Un policier n’a pas sa place en prison ? Pas si sûr…
Par Philippe Conte – Professeur de droit privé à l’Université Paris-Panthéon-Assas
Un haut responsable de la police a déclaré : « De façon générale, je considère qu’avant un éventuel procès, un policier n’a pas sa place en prison, même s’il a pu commettre des fautes ou des erreurs graves dans le cadre de son travail ». Ces propos nécessitent un rappel des règles juridiques en la matière.
Quelles sont les conditions d’un placement en détention provisoire ?
Cette mesure ne peut être décidée qu’au cours d’une instruction, à la condition que l’intéressé ait été au préalable mis en examen par un juge d’instruction pour un délit punissable d’emprisonnement ou un crime.
C'est le cas.
Pareille décision postule qu’il existe à l’encontre de l’intéressé plusieurs « charges », devant être « graves ou concordantes ».
C'est le cas.
C’est en raison de la lourdeur de ces soupçons que la personne mise en examen peut être placée en détention, non pas, d’ailleurs,
par le juge d’instruction, risquant d’être partial, mais par le juge des libertés et de la détention (JLD).

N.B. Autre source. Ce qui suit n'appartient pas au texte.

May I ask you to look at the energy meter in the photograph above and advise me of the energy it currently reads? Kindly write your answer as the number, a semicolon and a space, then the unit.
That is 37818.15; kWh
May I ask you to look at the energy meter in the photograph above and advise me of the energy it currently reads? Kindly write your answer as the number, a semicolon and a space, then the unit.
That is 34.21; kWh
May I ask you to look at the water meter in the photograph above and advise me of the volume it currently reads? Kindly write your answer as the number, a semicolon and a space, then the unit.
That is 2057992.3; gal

Cette situation suppose donc le contrôle successif de deux magistrats du siège, indépendants du pouvoir politique.
Le JLD prend sa décision à l’issue d’une procédure contradictoire, l’intéressé ou son avocat pouvant exposer les arguments qui, selon eux, s’opposent à une telle détention ;
si le juge passe outre, il doit rendre une ordonnance dans laquelle il indique les motifs qui l’y ont conduit et cette ordonnance peut faire l’objet d’un appel devant la chambre de l’instruction, qui exercera un contrôle.
En effet, la détention provisoire est elle-même soumise à des conditions qui lui sont propres.

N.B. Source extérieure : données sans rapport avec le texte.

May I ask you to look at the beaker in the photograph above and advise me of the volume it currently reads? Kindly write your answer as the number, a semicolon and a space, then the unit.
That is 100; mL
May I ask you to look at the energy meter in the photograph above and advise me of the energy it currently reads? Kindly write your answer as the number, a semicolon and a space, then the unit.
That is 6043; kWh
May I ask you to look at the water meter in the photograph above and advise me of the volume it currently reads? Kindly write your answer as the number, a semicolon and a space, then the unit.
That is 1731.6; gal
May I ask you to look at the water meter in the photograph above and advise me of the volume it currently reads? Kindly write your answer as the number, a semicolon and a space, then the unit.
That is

En premier lieu, elle doit reposer sur des motifs limitativement énumérés par la loi, en référence aux données concrètes de l’affaire :
1° conserver les indices nécessaires à la manifestation de la vérité ;
2° empêcher une pression sur les témoins ou les victimes ainsi que sur leur famille ;
3° empêcher une concertation avec les coauteurs ou complices ;
4° protéger le mis en examen (contre des représailles, par exemple) ;
5° garantir son maintien à la disposition de la justice (notamment en cas de risque de fuite) ;
6° mettre fin à l’infraction ou prévenir son renouvellement ;
7° en matière criminelle et non pas seulement délictuelle, mettre fin au trouble exceptionnel et persistant à l’ordre public provoqué par la gravité de l’infraction, les circonstances de sa commission ou l’importance du préjudice qu’elle a causé (à l’exclusion du trouble résultant du seul retentissement médiatique de l’affaire).

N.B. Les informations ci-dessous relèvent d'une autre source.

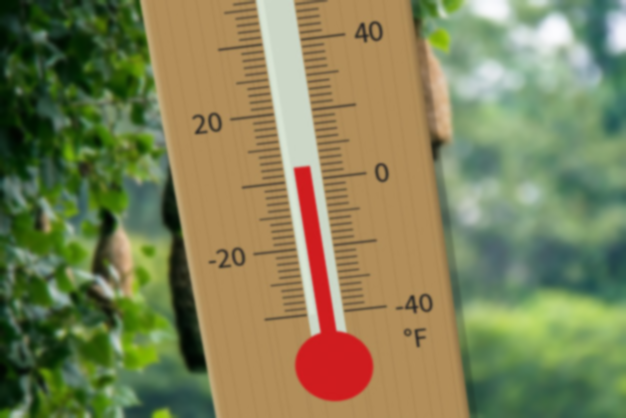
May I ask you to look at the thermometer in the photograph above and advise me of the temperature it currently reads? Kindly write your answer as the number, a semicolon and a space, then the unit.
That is 4; °F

En second lieu, la détention provisoire, même alors, n’est possible que si le JLD estime que les autres mesures concevables sont insuffisantes pour atteindre ces objectifs : il s’agit du placement sous contrôle judiciaire (laissé en liberté, le mis en examen doit satisfaire à certaines obligations) ou de l’assignation à résidence avec surveillance électronique (il doit demeurer en un lieu, sauf à s’en absenter aux conditions fixées).
Le principe d’égalité de tous devant la loi pénale a pour conséquence que, dès lors que ces conditions sont remplies, toute personne mise en examen peut être placée en détention provisoire, sans exception aucune, y compris, par exemple, un mineur ou un parlementaire.
Comment interpréter alors l’affirmation selon laquelle un policier « n’a pas sa place en prison » ?
Il résulte des développements précédents, que, juridiquement,
cette affirmation est inepte : un policier peut être placé en détention provisoire, comme tout citoyen.
En outre, la curieuse référence à la « prison » risque de susciter des confusions entre des situations bien différentes.
Un détenu provisoire, qui, par hypothèse, n’a fait encore l’objet d’aucune condamnation, est placé dans un établissement pénitentiaire particulier, une « maison d’arrêt », avec d’autres présumés innocents et sous un régime pénitentiaire libéral.
Les personnes condamnées par une juridiction de jugement à une peine privative de liberté (« emprisonnement », « réclusion criminelle ») sont, elles, dans des établissements différents, des « établissements pour peines » (« centres de détention », etc.), emportant un régime pénitentiaire adapté, plus contraignant : un coupable n’est plus un innocent présumé et
la détention provisoire n’est pas une peine.